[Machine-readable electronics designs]
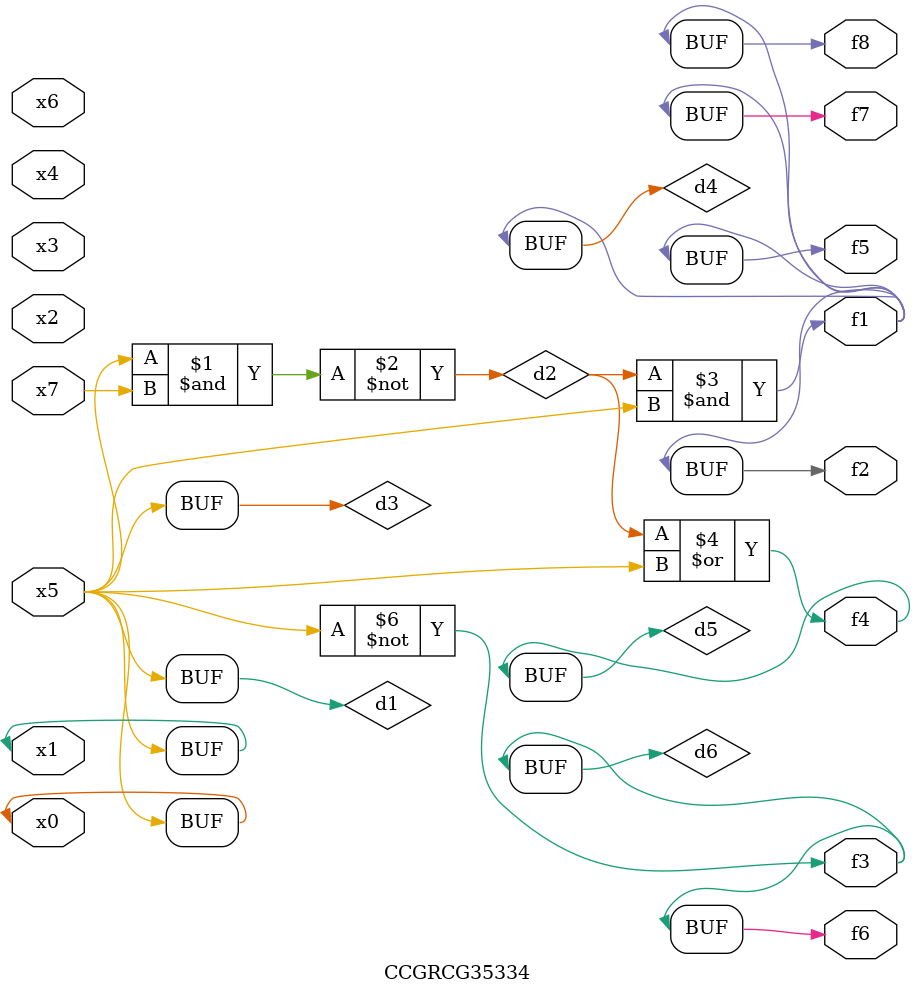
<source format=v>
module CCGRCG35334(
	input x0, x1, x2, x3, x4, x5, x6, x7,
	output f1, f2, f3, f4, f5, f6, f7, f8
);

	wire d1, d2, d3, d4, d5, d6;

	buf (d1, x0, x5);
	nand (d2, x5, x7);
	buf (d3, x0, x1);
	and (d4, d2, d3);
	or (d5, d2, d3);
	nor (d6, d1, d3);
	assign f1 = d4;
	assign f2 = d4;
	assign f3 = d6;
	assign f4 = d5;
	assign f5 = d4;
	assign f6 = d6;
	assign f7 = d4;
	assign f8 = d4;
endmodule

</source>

* * *

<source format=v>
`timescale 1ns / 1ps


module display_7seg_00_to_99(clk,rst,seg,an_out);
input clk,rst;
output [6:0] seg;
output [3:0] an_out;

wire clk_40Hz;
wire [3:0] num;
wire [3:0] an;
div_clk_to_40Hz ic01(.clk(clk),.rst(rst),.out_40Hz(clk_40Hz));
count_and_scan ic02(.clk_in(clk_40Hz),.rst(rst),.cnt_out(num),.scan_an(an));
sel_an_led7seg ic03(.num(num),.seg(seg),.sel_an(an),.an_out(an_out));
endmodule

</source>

## Work to be completed
Whenever "assign" occurs in a line above, copy that line.

## Response area
	assign f1 = d4;
	assign f2 = d4;
	assign f3 = d6;
	assign f4 = d5;
	assign f5 = d4;
	assign f6 = d6;
	assign f7 = d4;
	assign f8 = d4;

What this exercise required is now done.